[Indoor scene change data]
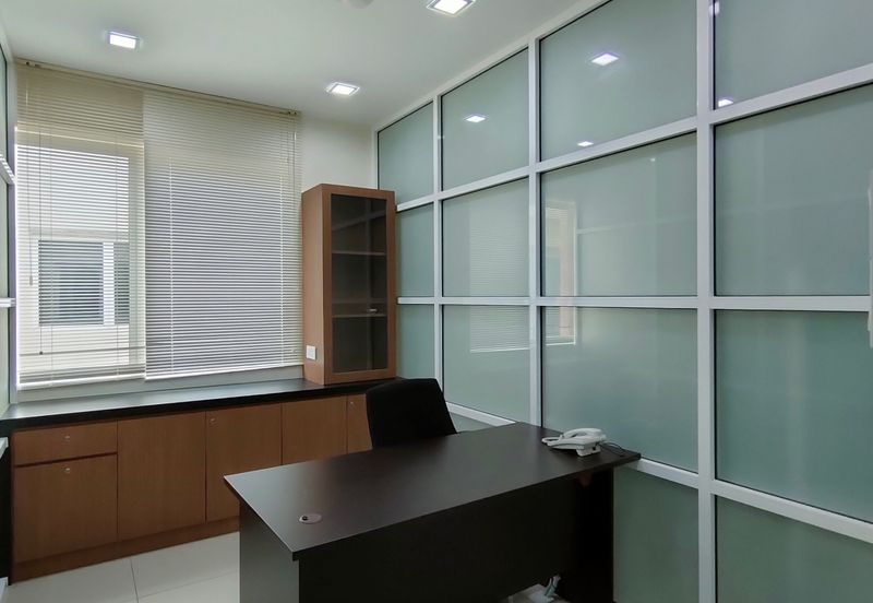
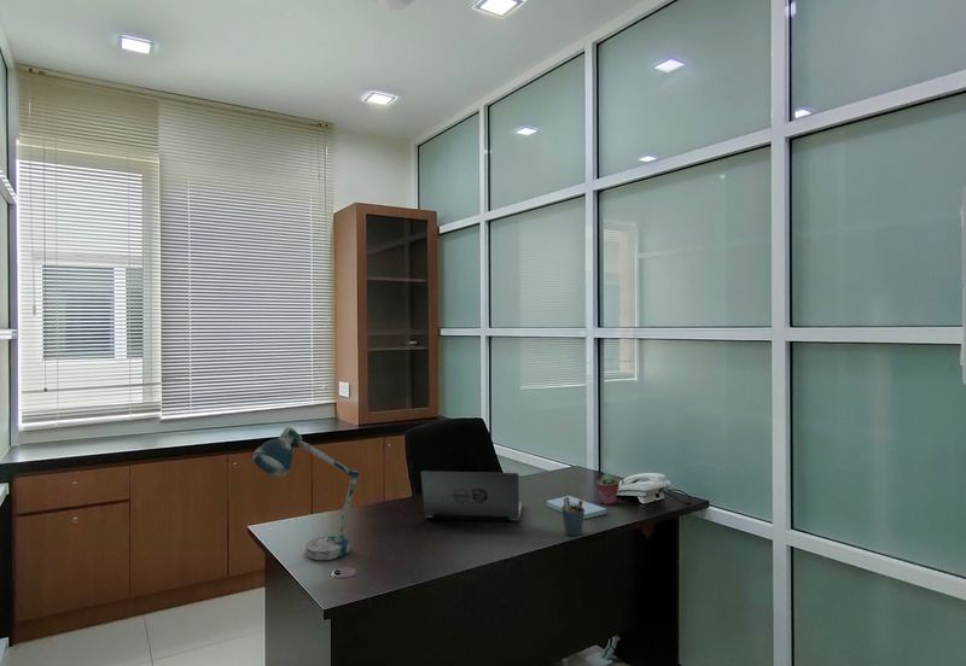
+ notepad [546,495,607,520]
+ desk lamp [250,426,360,561]
+ pen holder [560,496,584,537]
+ potted succulent [595,472,621,506]
+ laptop [420,469,523,522]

TASK DETAILS: The required output is the line containing "desk lamp [250,426,360,561]" through the last line of the records above, each copied exactly and nothing more.

EXERCISE SOLUTION:
+ desk lamp [250,426,360,561]
+ pen holder [560,496,584,537]
+ potted succulent [595,472,621,506]
+ laptop [420,469,523,522]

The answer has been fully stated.